Madras Curry Powder (Fairly Hot)
- 1 tablespoon coriander seeds
- 1 tablespoon turmeric
- 3 small dried hot chilies
- 2 teaspoons cumin seed
- 2 teaspoons fenugreek seeds
- 2 teaspoons salt
- 1 teaspoon fennel seed
- 1 teaspoon mustard seeds
- 3 whole cloves
- 1 inch piece of cinnamon
- ½ teaspoon granulated garlic
Mild Curry Powder
- 2 tablespoons ground cumin
- 2 tablespoons ground coriander
- 2 teaspoons ground turmeric
- ½ teaspoon crushed red pepper flakes
- ½ teaspoon mustard seed
- ½ teaspoon ground ginger
- 2 tablespoons cumin seeds
- 2 tablespoons coriander seeds
- 2 tablespoons cardamom seeds
- 2 tablespoons black peppercorns
- 1 (3-inch) stick cinnamon, broken up
- 1 teaspoon whole cloves
- 1 teaspoon grated nutmeg
Garam Masala 2
- 1-inch piece of cinnamon stick, broken into pieces
- 2 bay leaves
- ¼ cup cumin seeds
- ⅓ cup coriander seeds
- 1 tablespoon green cardamom pods
- 1 tablespoon whole black peppercorns
- 2 teaspoons whole cloves
- 1 dried red chile
- ¼ teaspoon freshly grated nutmeg
- ⅛ teaspoon ground mace
Homemade curry blends and garam masala made with whole spices will almost always be more flavorful than a purchased product.

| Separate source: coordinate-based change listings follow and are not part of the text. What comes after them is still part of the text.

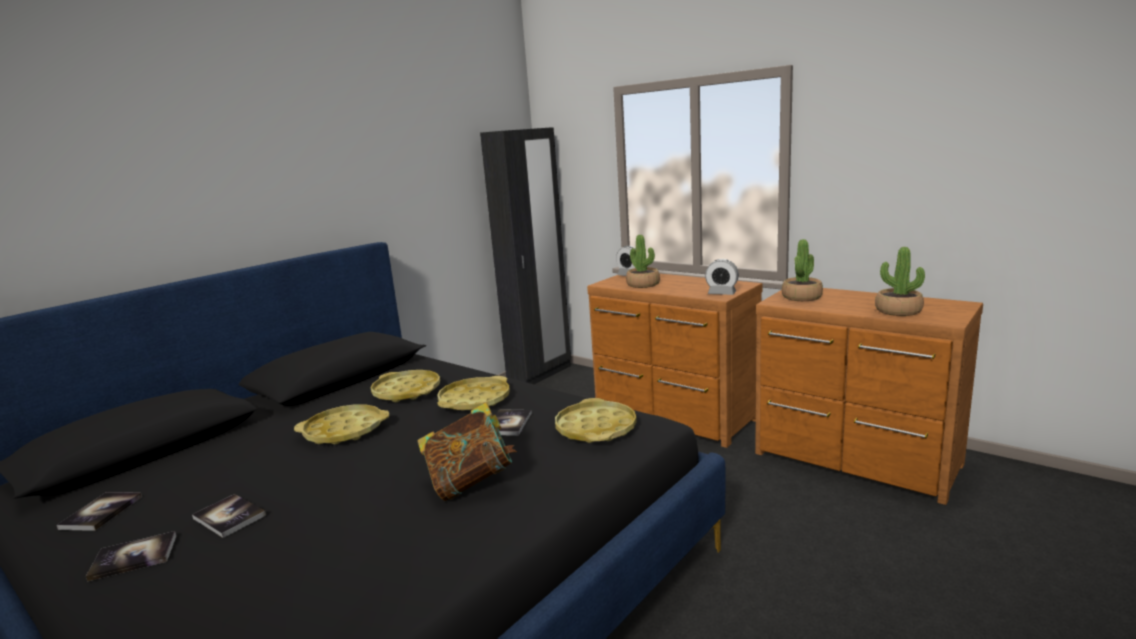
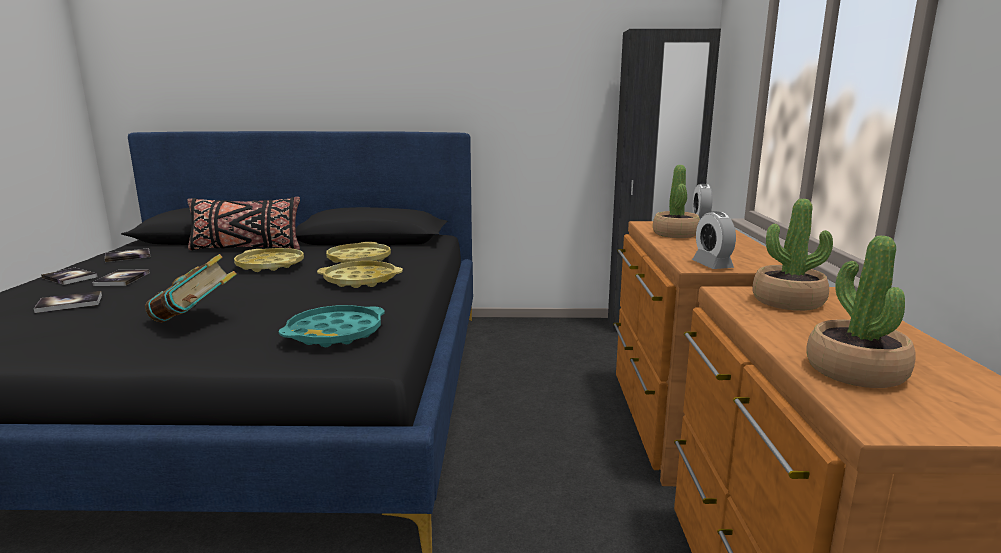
camera: 50 degrees right, 0 degrees up
book [496,409,532,436] -> book moved to [34,291,102,313]
yellow tray [555,398,637,443] -> turquoise tray [279,305,385,347]
none -> black pillow [187,197,300,251]

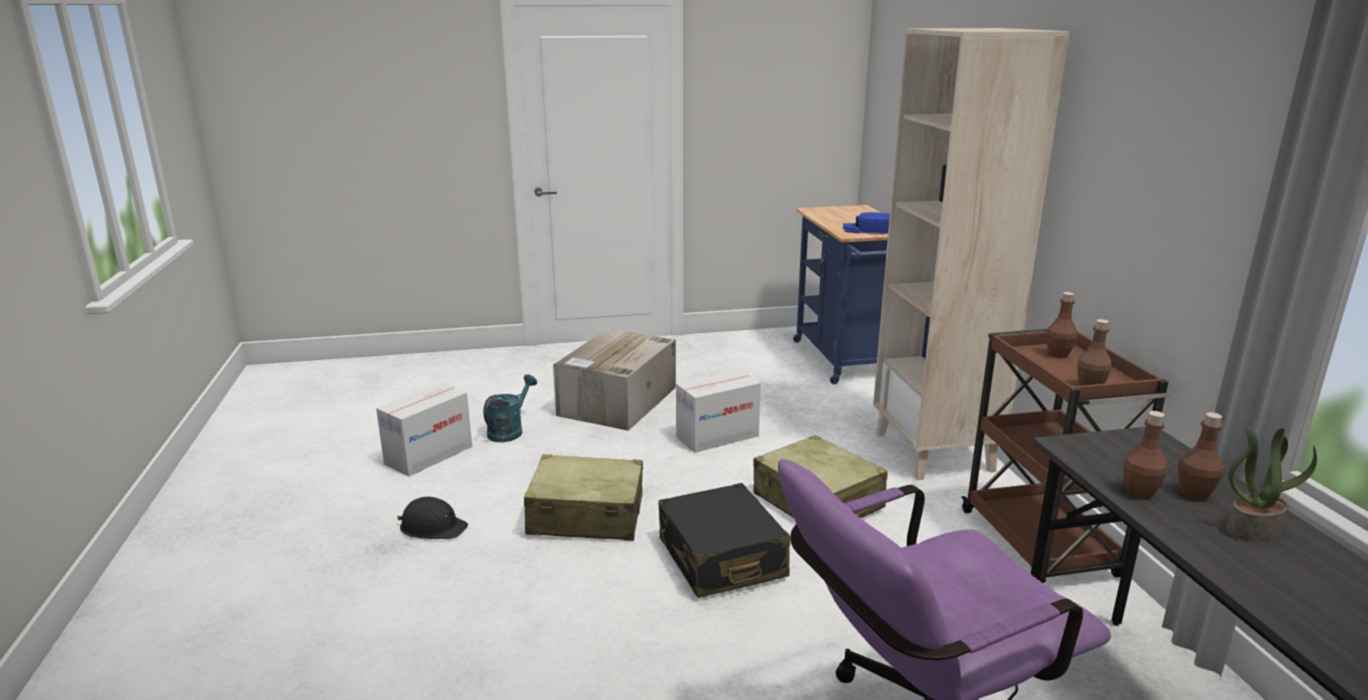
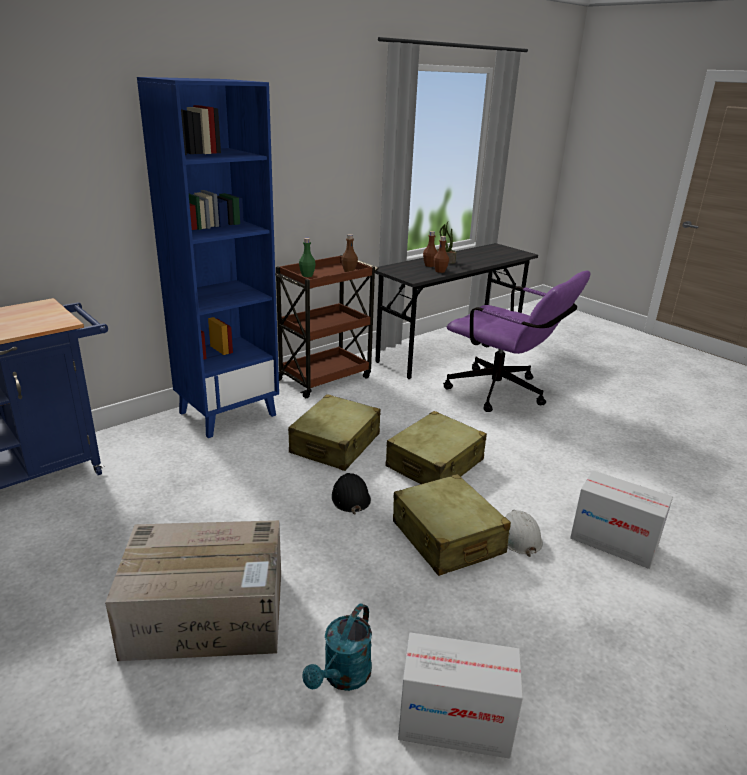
camera: 120 degrees left, 5 degrees up
black hard hat [397,497,468,539] -> black hard hat moved to [332,473,371,515]
turquoise watering can [483,374,537,442] -> turquoise watering can turned 60 degrees counterclockwise [302,603,372,691]
black suitcase [659,483,790,598] -> beige suitcase [385,411,487,484]
cardboard box [676,370,761,453] -> cardboard box moved to [570,470,673,569]
blue cap [843,212,890,235] -> none
beige bookcase [873,28,1070,480] -> blue bookcase [137,77,279,438]
brown bottle [1046,292,1078,358] -> green bottle [299,238,316,277]
none -> white hard hat [506,510,543,557]

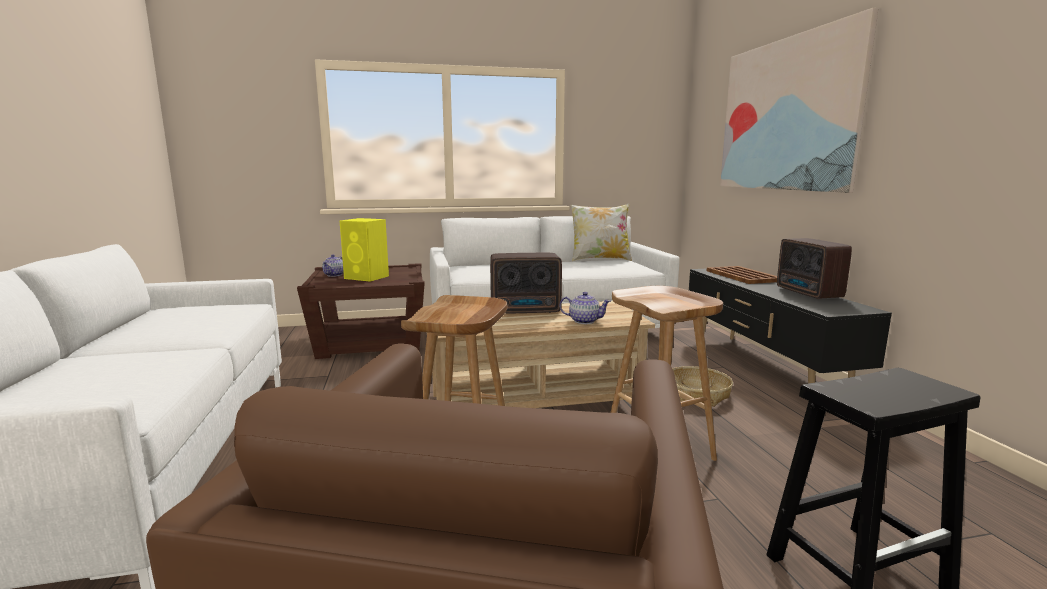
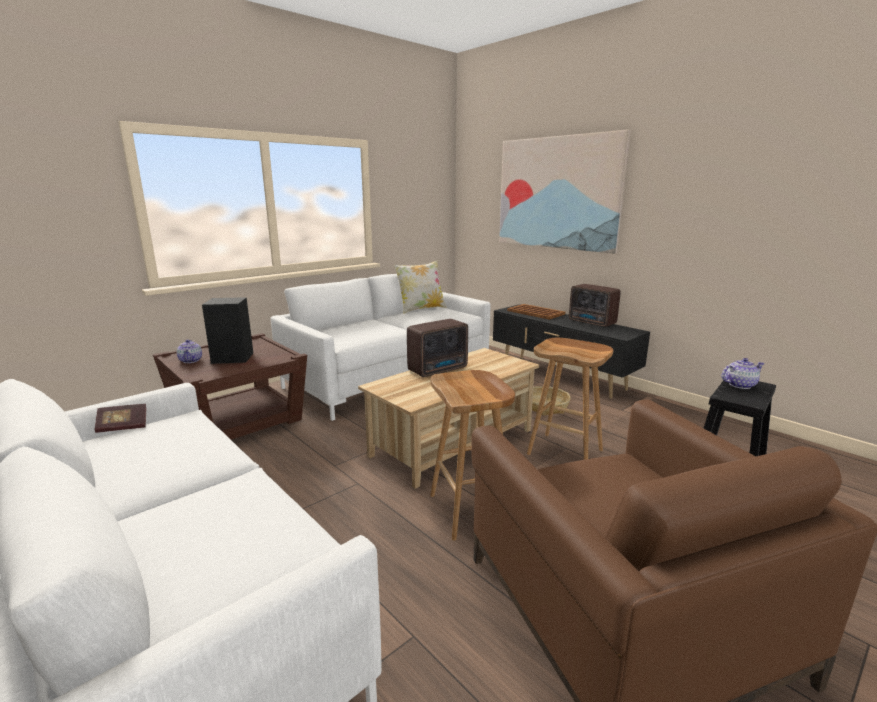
camera: 30 degrees left, 5 degrees up
yellow speaker [340,218,389,282] -> black speaker [202,297,253,364]
teapot [560,292,611,324] -> teapot moved to [721,358,765,389]
none -> book [95,404,146,433]

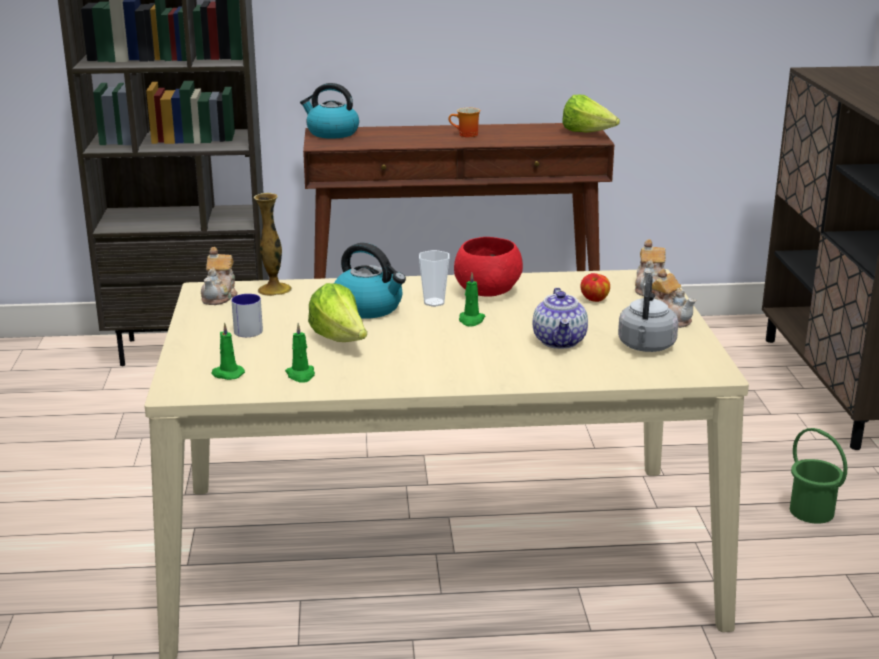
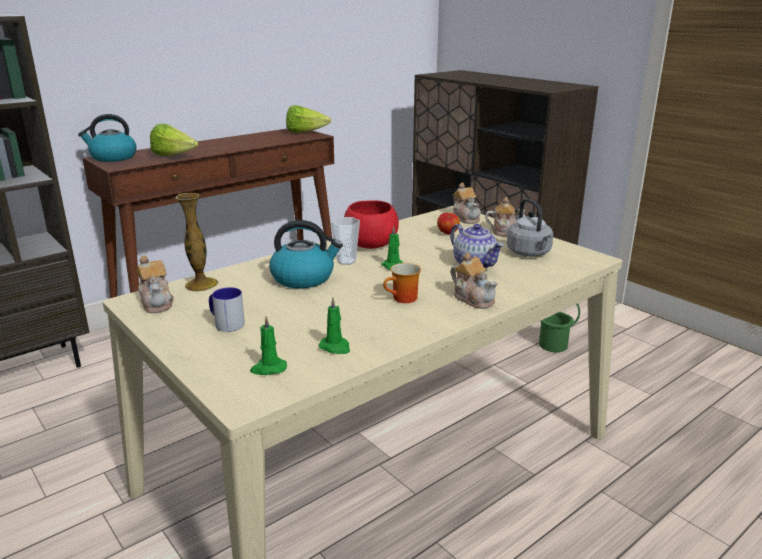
camera: 35 degrees left, 0 degrees up
lettuce [308,283,367,342] -> lettuce moved to [150,124,198,156]
mug [448,108,480,137] -> mug moved to [383,263,421,303]
none -> teapot [451,253,498,309]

This is because ground spices lose their flavor much more rapidly than whole, and you cannot control how long a powder has sat on a store shelf.
If you want to purchase your curry powder and garam masala, I suggest you try to find a brand that is sold in dark jars or, better yet, metal tins, as exposure to light can rapidly degrade the essential oils in the spices.
If you are lucky enough to have an Asian, Indian, or Pakistani grocery in your area, buy your curry powders and spice blends there, as there will be a higher turnover rate, and the spices are likely to be fresher than at your local "regular" grocery store.
What Are Some Common Mistakes People Make When Describing Curry Regarding the Spice and the Dish?
- Using the term "curry" to describe a specific dish or flavor: One of the most common mistakes people make when describing curry is using the term to describe a specific dish or flavor. In reality, curry is a term that refers to a broad range of dishes and spice blends that vary widely in flavor, ingredients, and cooking methods.
- Assuming that all curries are spicy: Another common mistake is assuming that all curries are spicy. While many curry dishes contain spicy ingredients like chili peppers or cayenne, not all curries are hot. Some curries are mild and creamy, while others are tangy and sour.
- Confusing curry powder with curry paste: Curry powder and curry paste are two different things, but people often use the terms interchangeably. Curry powder is a blend of spices, while curry paste is a mixture of spices and other ingredients, such as garlic, ginger, and chili peppers.
- Thinking that all curry powders are the same: Another common mistake is assuming that all curry powders are the same. Different curry powders can contain different blends of spices, and the flavor can vary widely depending on the brand and the specific blend.
- Using the term "Indian curry" to describe all curries: While Indian cuisine is known for its rich and diverse array of curry dishes, not all curries are Indian. Curry dishes are also popular in many other parts of the world, including Southeast Asia, the Caribbean, and parts of Africa.
- Assuming that all curry dishes are made with a tomato-based sauce: While tomato-based sauces are typical in many curry dishes, not all are made with tomatoes. Some curries use coconut milk or other non-tomato-based sauces.